I was stuffed by the end of the night but Indian rice pudding is not as sweet as American rice pudding so I managed a few bites of that creamy goodness. And canned Alphonso mangoes from a good Indian market are amazing. As close to right off the tree as you’ll get.

I really enjoyed this class, but I didn’t want to stop there, so I also experimented with another dish in Rupen’s cookbook for a recent dinner party with some out-of-town friends. I made the fish and mango curry. This dish called for green mango which I am very familiar with thanks to my time in the Dominican Republic, but for the first time ever, all the mango I found in the grocery store were ripe! That never happens. I was also having trouble finding curry leaves which have a bright lemony and floral flavor. I went to a mostly Latino supermarket and struck out. I was running low on time and considered substituting the curry leaves with bay leaves but it would have seriously altered the dish so I made a second supermarket run. And so glad I did! When I hit the Asian supermarket, I found both green mangoes and curry leaves.
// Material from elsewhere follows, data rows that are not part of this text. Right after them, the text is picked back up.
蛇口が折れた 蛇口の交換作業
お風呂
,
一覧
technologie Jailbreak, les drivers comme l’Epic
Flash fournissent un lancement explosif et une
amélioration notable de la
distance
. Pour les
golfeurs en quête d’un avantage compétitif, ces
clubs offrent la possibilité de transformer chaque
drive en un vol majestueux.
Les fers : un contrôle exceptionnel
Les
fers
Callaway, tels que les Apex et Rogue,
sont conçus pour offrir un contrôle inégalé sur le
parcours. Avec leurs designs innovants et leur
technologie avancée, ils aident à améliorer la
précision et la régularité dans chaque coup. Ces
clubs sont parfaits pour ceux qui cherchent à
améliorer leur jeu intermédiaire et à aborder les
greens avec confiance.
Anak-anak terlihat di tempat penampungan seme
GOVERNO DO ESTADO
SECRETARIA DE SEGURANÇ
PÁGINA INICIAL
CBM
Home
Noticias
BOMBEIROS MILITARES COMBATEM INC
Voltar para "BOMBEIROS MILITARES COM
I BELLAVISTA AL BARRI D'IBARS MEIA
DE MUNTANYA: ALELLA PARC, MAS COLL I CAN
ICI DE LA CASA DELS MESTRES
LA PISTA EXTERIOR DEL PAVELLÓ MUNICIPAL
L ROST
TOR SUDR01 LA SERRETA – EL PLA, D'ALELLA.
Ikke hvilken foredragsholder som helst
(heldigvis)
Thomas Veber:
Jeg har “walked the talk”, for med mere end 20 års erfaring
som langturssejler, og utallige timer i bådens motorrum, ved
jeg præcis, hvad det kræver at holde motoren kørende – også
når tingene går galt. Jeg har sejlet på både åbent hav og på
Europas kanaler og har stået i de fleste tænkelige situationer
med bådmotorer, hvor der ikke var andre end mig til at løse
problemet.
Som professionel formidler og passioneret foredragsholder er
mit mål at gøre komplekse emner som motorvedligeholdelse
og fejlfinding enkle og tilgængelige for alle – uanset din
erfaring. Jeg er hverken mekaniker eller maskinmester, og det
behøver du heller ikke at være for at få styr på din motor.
Awesome fish and mango curry.

None of these meals would have been the same without the proper ingredients. One day, I hope to make and eat them in India. A culinary adventure through this fascinating, complex and stimulating country is on my bucket list. But until then, I will take advantage of living in DC where I can access all kinds of international markets that allow me to experiment with authentic flavors from around the world. No cuisine should be too intimidating to try. Ask for help if you need it but never be afraid to explore, in or out of the kitchen! More than likely you’ll end up with some delicious new dishes to add to your repertoire.